The presidential portraits are surrounded by a series of coinage mottos: LIBERTY above the portraits, UNITED STATES OF AMERICA below them and IN GOD WE TRUST in minuscule letters to their right. The coin's reverse features a straightforward view of the Liberty Bell, with the dual dates 1776 and 1926 to the left and right, respectively. Above the bell is the motto E PLURIBUS UNUM. Circling the rim, within an interior border, are the inscriptions SESQUICENTENNIAL OF AMERICAN INDEPENDENCE and HALF DOLLAR. This reverse would reappear, in modified form, 22 years later on the Franklin half dollar, again with sole design credit being given to Sinnock.
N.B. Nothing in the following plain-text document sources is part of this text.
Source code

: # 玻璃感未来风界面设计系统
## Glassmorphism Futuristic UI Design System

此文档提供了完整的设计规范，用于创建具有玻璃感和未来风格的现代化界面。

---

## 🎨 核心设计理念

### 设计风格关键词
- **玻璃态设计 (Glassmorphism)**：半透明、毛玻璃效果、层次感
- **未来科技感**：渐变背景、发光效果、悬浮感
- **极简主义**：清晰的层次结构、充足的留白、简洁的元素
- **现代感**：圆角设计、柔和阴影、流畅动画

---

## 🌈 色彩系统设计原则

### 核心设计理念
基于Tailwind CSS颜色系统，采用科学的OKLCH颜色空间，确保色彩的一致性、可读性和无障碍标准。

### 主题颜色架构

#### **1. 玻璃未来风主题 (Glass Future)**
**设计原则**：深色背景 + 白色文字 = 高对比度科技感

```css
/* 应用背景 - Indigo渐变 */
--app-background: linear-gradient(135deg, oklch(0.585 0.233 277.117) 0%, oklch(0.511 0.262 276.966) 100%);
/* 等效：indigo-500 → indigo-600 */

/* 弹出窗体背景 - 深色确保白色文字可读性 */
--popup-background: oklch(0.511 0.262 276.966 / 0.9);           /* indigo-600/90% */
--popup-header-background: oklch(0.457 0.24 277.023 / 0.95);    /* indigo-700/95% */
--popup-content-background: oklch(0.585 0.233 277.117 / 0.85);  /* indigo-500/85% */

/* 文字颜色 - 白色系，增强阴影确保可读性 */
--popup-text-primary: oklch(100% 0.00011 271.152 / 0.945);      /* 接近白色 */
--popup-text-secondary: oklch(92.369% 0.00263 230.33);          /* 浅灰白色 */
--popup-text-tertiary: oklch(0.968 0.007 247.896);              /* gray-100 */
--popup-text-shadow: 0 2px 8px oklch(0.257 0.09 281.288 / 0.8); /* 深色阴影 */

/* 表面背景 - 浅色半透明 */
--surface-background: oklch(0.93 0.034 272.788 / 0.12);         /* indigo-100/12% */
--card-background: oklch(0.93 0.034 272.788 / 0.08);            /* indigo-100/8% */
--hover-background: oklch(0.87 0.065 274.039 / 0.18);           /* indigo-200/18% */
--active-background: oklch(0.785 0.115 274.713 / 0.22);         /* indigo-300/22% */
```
Here, too, Lewis would receive his due only belatedly.
For reasons best known to itself, the sponsoring organization insisted on extremely shallow relief for the sesquicentennial coins. As a result, they struck up very poorly; indeed, they may be more weakly struck as a group than any other coins in U.S. history. Strongly defined examples are all but unknown, and even well-preserved uncirculated pieces generally lack detail and appear to be flat and grainy. To make matters worse, many of these coins have been cleaned and/or polished over the years, perhaps in an effort to improve their lackluster looks. Readily available in AU to Mint State 60, few have been certified above Mint State 64 and almost none above MS 65. The first places to show wear on the coins are Washington's cheekbone and the lower part of the bell; technically speaking, these are the highest points of the design.
The coins' unattractive appearance undoubtedly hurt their sales. Then, too, the Sesquicentennial Exposition, held in Philadelphia from June 1 through November 30, 1926, fell far short of the sponsors' expectations, even though six million people did pass through its gates. In any case, relatively few fair-goers chose to pay the going price of $1 apiece for the half dollars and $4 each for the quarter eagles, and huge quantities ended up being melted. Of the 1,000,528 half dollars (528 of them assay coins) struck at the Philadelphia Mint in May and June of 1926, 859,408 were returned there later for melting, resulting in a “net” mintage of 140,592 pieces. Proofs of the “sesqui” coins were not officially struck, but the late Walter Breen, a renowned numismatic scholar, reported the existence of at least three matte proof half dollars, adding that a fourth was rumored to exist as well. Besides being sold at the fair, the coins were also distributed by the Franklin Trust Company of Philadelphia. The original packaging used by the bank consisted of an envelope with the blue-imprint “Official Sesquicentennial Coins,” along with a small commercial message: “At Your Service Day and Night.”
The American Independence Sesquicentennial half dollar and quarter eagle may not be the most aesthetically appealing coins, but they hold a place of honor in U.S. coinage history just the same. Numismatic scholar Don Taxay made this point in his Illustrated History of U.S. Commemorative Coinage. These, he wrote, “are, historically speaking, our most important [coinage] memorial issues.